**What the task requires**
The result should be every line that contains the word "otimizada", taken from the material.
______________________________
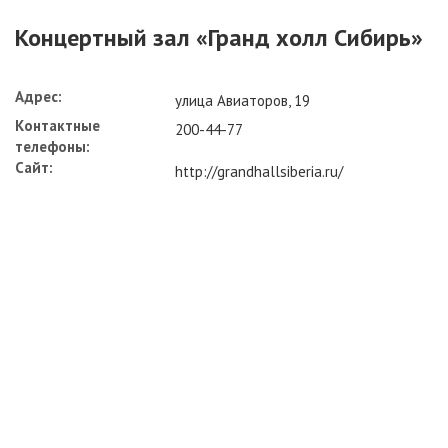
Концертный зал «Гранд холл Сибирь»
Адрес:
улица Авиаторов, 19
Контактные
200-44-77
телефоны:
Сайт:
http://grandhallsiberia.ru/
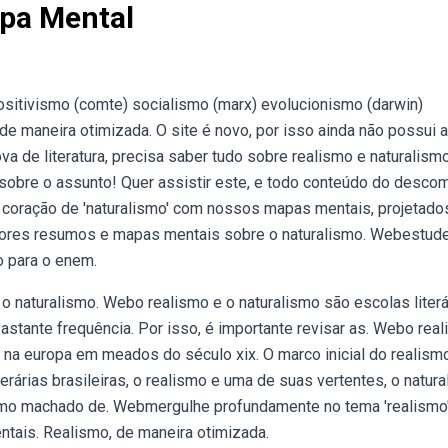
pa Mental
sitivismo (comte) socialismo (marx) evolucionismo (darwin)
 de maneira otimizada. O site é novo, por isso ainda não possui 
 de literatura, precisa saber tudo sobre realismo e naturalismo
r sobre o assunto! Quer assistir este, e todo conteúdo do desco
 coração de 'naturalismo' com nossos mapas mentais, projetado
hores resumos e mapas mentais sobre o naturalismo. Webestud
o para o enem.
 naturalismo. Webo realismo e o naturalismo são escolas literá
stante frequência. Por isso, é importante revisar as. Webo rea
 na europa em meados do século xix. O marco inicial do realismo
árias brasileiras, o realismo e uma de suas vertentes, o natura
omo machado de. Webmergulhe profundamente no tema 'realismo
tais. Realismo, de maneira otimizada.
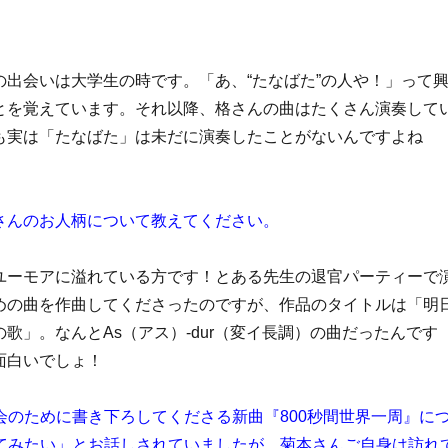
の出会いは大学生の時です。「あ、“たなばた”の人や！」って
とを覚えています。それ以降、格さんの曲はたくさん演奏して
も実は「たなばた」は未だに演奏したことがないんですよね
さんのお人柄について教えてください。
ユーモアに溢れている方です！とある先生の退官パーティーで
めの曲を作曲してくださったのですが、作品のタイトルは「明
歌」。なんとAs（アス）-dur（変イ長調）の曲だったんです
面白いでしょ！
のために書き下ろしてくださる新曲『800秒間世界一周』に
てみたい」とお話しされていましたが、菊本さんご自身は訪れ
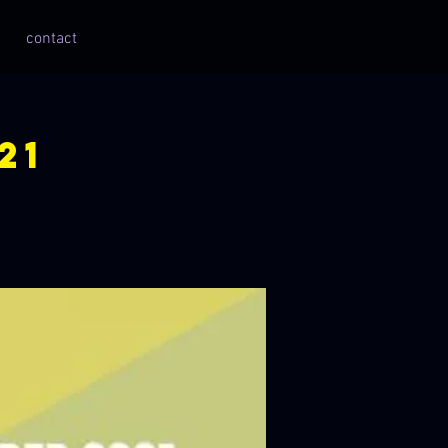
contact
21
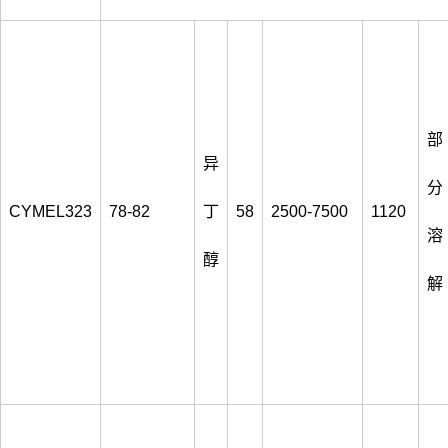
部
异
分
CYMEL323
78-82
丁
58
2500-7500
1120
溶
醇
解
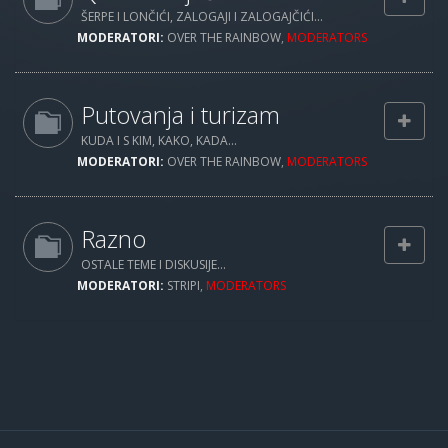
ŠERPE I LONČIĆI, ZALOGAJI I ZALOGAJČIĆI...
MODERATORI:
OVER THE RAINBOW
,
MODERATORS
Putovanja i turizam
KUDA I S KIM, KAKO, KADA...
MODERATORI:
OVER THE RAINBOW
,
MODERATORS
Razno
OSTALE TEME I DISKUSIJE...
MODERATORI:
STRIPI
,
MODERATORS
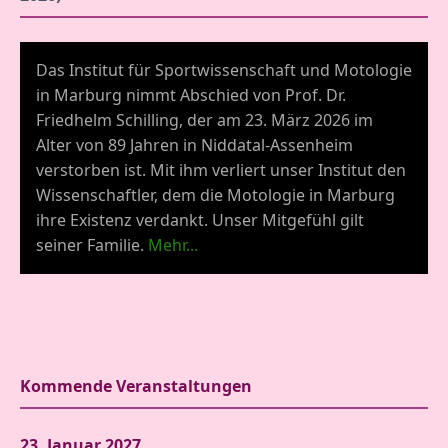
Das Institut für Sportwissenschaft und Motologie
in Marburg nimmt Abschied von Prof. Dr.
Friedhelm Schilling, der am 23. März 2026 im
Alter von 89 Jahren in Niddatal-Assenheim
verstorben ist. Mit ihm verliert unser Institut den
Wissenschaftler, dem die Motologie in Marburg
ihre Existenz verdankt. Unser Mitgefühl gilt
seiner Familie.
Mehr...
Kommende Veranstaltungen
23. Januar 2027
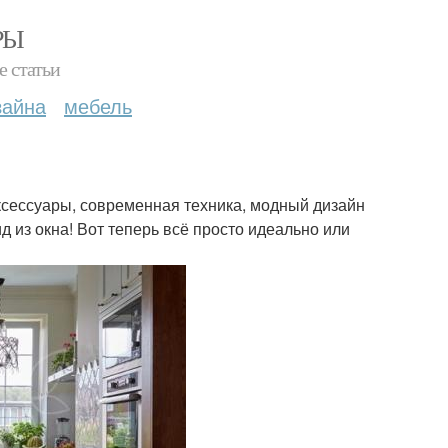
РЫ
е статьи
зайна
мебель
сессуары, современная техника, модный дизайн
 из окна! Вот теперь всё просто идеально или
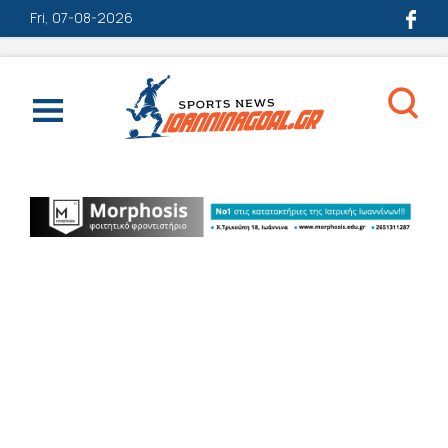
Fri, 07-08-2026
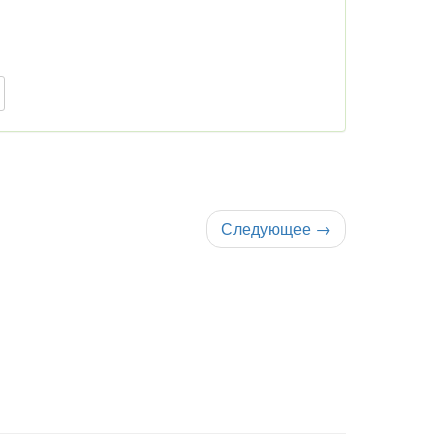
Следующее
→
______________________________
**Worked solution**
 de maneira otimizada. O site é novo, por isso ainda não possui 
tais. Realismo, de maneira otimizada.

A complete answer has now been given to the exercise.